Er irrte sich nicht in seinem Sohn; denn so schwer es ihm auch werden mochte, fügte er sich doch in den Willen seines Vaters. »Als ich Ihren Brief durchlas«, antwortet er ihm (11. Sept. 1778) »zitterte ich vor Freuden, denn ich sah mich schon in Ihren Armen.
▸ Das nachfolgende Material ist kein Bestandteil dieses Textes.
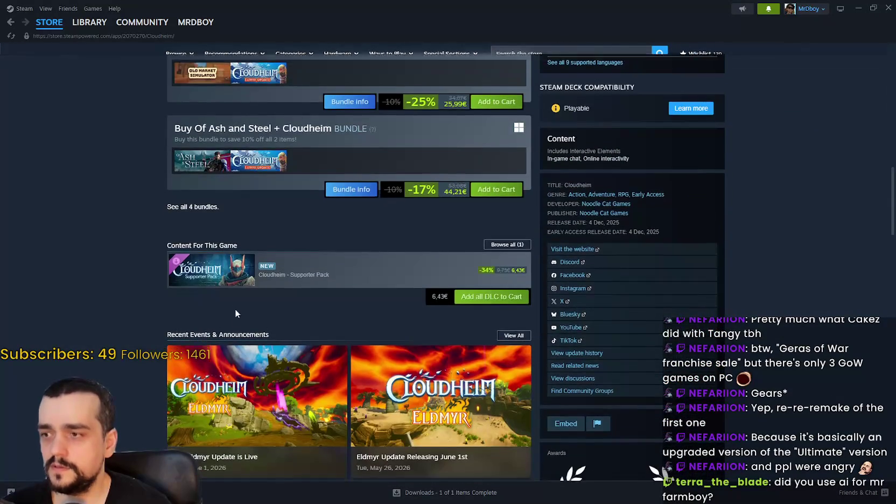
scroll(234, 305, "down", 3)
left_click(286, 210)
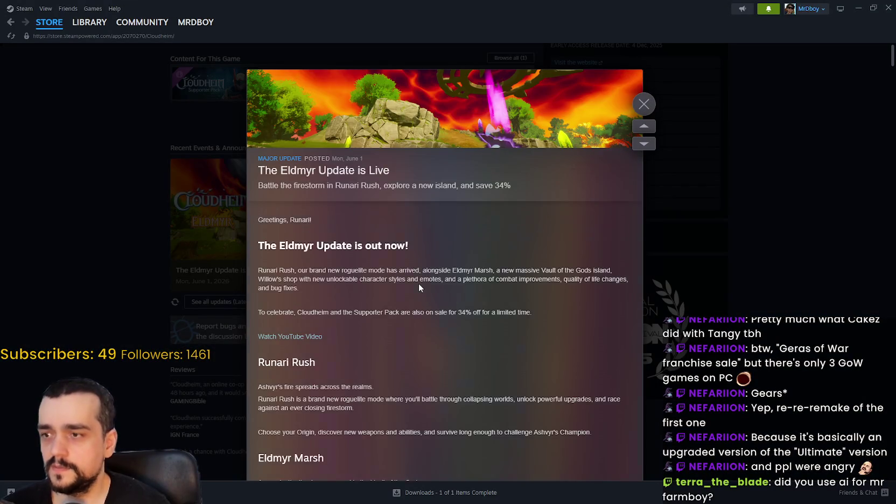
scroll(418, 283, "down", 4)
scroll(418, 282, "down", 8)
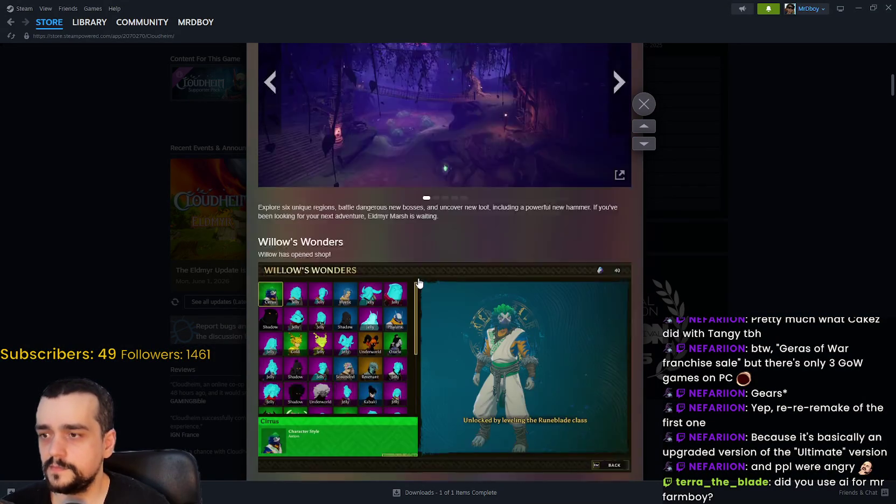
scroll(418, 281, "down", 15)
Es ist wahr, Sie werden es mir selbst zugestehen, es ist kein großes Glück was ich da mache; aber wenn ich mir vorstelle, daß ich Sie, liebster Vater, und meine liebe Schwester ganz von Herzen küsse, so kenne ich kein anderes Glück nicht.« Er verhehlt auch jetzt seinem Vater nicht, daß ihn die Aussicht auf einen Aufenthalt in Salzburg degoutire, weil man dort mit den Leuten keinen rechten Umgang haben könne, die Musik nicht angesehen sei und der Erzbischof verständigen und gereisten Leuten nicht glaube. Was ihn tröste, sei die Zusicherung ihn Kunstreisen machen zu lassen, und ohne diese Bedingung würde er sich nicht haben entschließen können zu kommen. »Ein Mensch von mittelmäßigem Talent bleibt immer mittelmäßig, er mag reisen oder nicht; aber ein Mensch von superieurem Talent (welches ich mir selbst ohne gottlos zu sein nicht absprechen kann) wild schlecht, wenn er immer in demselbigen Ort bleibt.« Die Möglichkeit daß Aloysia Weber nach Salzburg käme erfüllt ihn mit Freude, denn freilich, wenn der Erzbischof [314] wirklich eine Sängerin haben wollte, eine bessere könne er gar nicht bekommen. Schon bekümmert ihn der Gedanke »daß, wenn etwa die Fastnacht Leute von Salzburg herauskommen und die Rosamund gespielt wird, die arme Weberin glaublicher Weise nicht gefallen wird, wenigstens die Leute halt nicht so davon judiciren werden, wie sie es verdient – dann sie hat eine miserable Rolle, fast eine persona muta, zwischen die Chöre einige Strophen zu singen (vgl. S. 140).« »Wenn ich zu Salzburg seyn werde«, fährt er fort »werde ich gewiß nicht ermangeln mit allem Eyfer für meine liebe Freundin zu reden, unterdessen bitte ich Sie, und ermangeln Sie auch nicht Ihr Möglichstes zu thun, Sie können Ihrem Sohn keine größere Freude machen.« Vorläufig bittet er um Erlaubniß seine Rückreise über Mannheim zu nehmen und Webers dort zu besuchen.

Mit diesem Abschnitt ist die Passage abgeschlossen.